Third-party connectors can be added by registering an entry point under the bani.connectors group:

[project.entry-points."bani.connectors"]
snowflake = "my_package.connectors.snowflake:SnowflakeConnector"

I/O Pipeline

The orchestrator uses a producer/consumer pattern for data transfer:

  1. Producer thread: SourceConnector.read_table() yields RecordBatch objects and puts them on a queue.
  2. Consumer thread: SinkConnector.write_batch() takes batches from the queue and writes them.

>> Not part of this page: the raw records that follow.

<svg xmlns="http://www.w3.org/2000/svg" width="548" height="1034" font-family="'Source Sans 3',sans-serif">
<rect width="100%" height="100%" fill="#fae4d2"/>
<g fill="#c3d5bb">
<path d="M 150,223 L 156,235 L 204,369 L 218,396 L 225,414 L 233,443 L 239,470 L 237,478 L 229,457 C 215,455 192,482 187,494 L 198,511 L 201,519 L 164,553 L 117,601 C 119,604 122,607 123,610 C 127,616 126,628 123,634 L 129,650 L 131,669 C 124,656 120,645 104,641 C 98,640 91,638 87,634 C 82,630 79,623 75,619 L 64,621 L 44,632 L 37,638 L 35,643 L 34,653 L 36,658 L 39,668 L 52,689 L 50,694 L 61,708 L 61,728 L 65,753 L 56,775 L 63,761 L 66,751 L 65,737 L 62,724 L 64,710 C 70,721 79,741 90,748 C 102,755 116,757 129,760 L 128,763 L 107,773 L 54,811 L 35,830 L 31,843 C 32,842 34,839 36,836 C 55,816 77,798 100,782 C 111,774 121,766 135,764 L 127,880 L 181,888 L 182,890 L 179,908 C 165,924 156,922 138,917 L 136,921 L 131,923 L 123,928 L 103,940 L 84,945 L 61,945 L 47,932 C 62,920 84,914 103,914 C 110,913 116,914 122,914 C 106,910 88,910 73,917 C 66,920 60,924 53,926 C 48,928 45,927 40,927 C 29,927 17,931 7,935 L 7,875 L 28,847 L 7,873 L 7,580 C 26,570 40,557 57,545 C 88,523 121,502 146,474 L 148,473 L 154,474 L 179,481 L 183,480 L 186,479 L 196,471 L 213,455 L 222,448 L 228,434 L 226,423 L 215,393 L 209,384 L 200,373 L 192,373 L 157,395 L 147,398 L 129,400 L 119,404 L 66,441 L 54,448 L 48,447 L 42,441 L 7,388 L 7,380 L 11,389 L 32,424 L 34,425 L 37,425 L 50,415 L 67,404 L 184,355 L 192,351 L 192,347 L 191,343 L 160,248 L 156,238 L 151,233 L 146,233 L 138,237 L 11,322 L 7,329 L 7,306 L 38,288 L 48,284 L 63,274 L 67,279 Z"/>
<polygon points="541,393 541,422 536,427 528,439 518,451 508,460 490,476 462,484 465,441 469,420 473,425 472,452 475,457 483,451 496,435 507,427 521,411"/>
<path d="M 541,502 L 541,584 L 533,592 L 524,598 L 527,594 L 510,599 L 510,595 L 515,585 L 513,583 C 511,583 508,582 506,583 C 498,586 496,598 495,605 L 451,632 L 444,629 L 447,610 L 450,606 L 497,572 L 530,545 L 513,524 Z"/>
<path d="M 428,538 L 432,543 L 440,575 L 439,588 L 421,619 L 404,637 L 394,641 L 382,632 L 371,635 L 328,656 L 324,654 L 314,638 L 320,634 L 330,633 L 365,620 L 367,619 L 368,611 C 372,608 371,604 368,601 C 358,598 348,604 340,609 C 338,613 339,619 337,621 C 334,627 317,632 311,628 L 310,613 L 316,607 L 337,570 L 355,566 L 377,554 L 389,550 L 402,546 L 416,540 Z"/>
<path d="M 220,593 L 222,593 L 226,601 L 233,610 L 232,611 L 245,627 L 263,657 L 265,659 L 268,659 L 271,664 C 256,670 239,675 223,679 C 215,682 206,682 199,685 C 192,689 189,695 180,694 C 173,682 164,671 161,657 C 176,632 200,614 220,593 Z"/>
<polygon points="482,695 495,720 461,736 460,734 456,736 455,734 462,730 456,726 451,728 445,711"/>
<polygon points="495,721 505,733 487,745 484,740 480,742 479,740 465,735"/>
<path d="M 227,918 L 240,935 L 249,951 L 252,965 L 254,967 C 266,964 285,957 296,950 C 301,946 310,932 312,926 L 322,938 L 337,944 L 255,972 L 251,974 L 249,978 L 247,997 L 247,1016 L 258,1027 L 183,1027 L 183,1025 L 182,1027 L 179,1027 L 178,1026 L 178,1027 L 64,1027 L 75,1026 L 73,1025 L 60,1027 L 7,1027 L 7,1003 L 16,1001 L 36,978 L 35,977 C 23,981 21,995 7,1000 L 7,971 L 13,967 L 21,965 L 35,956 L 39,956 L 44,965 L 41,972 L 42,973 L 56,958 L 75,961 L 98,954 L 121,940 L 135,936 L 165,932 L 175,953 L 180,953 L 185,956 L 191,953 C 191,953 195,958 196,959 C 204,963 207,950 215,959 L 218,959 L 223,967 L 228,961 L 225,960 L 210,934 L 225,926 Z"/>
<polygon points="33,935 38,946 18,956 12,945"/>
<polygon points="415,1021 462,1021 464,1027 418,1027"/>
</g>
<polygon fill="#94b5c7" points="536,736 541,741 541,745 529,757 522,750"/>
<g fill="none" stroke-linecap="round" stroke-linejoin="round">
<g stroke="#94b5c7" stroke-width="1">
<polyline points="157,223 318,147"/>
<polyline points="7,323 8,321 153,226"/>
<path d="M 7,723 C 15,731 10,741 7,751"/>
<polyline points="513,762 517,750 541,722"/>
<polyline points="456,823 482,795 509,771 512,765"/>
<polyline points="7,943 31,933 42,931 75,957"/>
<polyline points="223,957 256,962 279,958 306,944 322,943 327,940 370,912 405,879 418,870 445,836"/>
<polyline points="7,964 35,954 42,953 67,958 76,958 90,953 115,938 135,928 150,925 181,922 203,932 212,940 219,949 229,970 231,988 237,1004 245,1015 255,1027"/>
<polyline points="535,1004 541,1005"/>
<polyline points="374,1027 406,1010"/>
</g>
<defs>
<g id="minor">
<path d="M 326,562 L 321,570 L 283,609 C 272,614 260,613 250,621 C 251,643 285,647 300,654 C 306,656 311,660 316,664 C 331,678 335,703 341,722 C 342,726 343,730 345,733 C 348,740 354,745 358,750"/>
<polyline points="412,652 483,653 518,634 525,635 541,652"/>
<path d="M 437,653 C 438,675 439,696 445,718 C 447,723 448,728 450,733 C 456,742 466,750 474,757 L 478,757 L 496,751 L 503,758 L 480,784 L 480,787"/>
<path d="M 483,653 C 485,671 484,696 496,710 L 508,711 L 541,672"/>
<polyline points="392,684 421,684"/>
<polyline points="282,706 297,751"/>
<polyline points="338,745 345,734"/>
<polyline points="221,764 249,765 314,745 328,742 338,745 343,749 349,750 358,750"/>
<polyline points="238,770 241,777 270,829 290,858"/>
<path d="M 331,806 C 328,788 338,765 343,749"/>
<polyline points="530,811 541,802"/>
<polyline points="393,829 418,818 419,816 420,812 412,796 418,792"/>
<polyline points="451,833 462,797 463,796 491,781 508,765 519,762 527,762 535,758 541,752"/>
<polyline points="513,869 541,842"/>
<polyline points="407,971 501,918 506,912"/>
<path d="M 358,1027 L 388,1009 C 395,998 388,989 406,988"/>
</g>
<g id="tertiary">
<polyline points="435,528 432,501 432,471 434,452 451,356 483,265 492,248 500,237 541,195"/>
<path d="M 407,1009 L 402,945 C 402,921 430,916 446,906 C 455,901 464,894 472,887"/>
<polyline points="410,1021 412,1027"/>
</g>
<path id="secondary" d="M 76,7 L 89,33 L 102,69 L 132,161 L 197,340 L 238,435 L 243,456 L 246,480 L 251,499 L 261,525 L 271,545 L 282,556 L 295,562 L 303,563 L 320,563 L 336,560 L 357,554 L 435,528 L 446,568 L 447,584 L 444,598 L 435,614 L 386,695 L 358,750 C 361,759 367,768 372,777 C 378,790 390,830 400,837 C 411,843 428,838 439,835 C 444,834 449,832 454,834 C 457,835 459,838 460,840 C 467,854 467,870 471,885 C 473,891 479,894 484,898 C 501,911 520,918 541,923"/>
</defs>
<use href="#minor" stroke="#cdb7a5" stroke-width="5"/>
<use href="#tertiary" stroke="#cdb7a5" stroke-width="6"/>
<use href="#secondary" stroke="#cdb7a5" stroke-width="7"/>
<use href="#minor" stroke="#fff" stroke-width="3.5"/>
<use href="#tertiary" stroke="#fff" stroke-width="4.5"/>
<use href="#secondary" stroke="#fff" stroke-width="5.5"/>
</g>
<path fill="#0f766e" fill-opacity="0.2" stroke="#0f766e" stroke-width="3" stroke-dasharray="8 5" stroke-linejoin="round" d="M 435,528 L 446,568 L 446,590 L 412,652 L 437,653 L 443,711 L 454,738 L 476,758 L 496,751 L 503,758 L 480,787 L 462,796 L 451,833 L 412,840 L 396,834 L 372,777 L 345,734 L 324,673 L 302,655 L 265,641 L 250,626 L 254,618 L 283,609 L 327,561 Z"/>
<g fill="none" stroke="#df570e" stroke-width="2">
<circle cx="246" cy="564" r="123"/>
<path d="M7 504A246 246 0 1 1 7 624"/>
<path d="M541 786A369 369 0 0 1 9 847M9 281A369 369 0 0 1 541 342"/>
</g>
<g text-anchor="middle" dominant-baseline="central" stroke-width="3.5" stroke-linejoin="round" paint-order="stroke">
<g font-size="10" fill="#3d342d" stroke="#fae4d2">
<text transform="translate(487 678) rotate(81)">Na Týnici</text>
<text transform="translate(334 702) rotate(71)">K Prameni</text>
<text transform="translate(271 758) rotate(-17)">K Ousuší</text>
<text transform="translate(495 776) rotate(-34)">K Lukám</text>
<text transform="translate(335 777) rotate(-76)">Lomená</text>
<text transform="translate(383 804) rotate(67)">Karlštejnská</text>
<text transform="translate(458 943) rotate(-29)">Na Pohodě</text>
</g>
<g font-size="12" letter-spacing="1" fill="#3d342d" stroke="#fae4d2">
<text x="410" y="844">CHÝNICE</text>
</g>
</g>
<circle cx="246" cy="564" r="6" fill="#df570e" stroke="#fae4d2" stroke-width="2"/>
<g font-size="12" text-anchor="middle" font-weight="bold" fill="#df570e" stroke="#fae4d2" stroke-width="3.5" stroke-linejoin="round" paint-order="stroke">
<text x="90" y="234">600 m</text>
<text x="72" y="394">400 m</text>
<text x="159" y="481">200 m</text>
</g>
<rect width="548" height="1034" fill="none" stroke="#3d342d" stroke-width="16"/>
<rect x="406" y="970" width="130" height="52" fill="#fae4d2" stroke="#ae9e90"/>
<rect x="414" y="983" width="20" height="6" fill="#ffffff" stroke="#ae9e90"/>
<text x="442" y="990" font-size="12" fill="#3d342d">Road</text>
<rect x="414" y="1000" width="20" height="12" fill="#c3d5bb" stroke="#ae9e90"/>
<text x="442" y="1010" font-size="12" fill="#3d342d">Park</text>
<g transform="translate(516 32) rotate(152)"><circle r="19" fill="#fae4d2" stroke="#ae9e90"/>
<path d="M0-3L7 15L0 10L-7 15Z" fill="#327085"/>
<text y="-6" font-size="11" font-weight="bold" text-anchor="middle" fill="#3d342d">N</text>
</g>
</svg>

This overlaps source reads with target writes for maximum throughput.

Chunk-Level Parallelism

Tables with more than 50k rows and a single integer primary key are split into range-based chunks. Each chunk is transferred concurrently via ThreadPoolExecutor, enabling parallelism within a single large table.

Memory Management

Between table transfers, the orchestrator runs gc.collect() and pa.default_memory_pool().release_unused() to prevent cumulative memory pressure from Arrow allocations.


BDL Processing Pipeline

BDL file (XML/JSON)
    |
    v
bdl.parser.parse()  -->  ProjectModel
    |
    v
bdl.validator.validate_xml/json()  -->  list[str] errors
    |
    v
bdl.interpolator.interpolate()  -->  Resolved ${env:VAR} references

The parser supports both XML and JSON formats. XML uses xml.etree.ElementTree with namespace handling. JSON uses jsonschema for validation.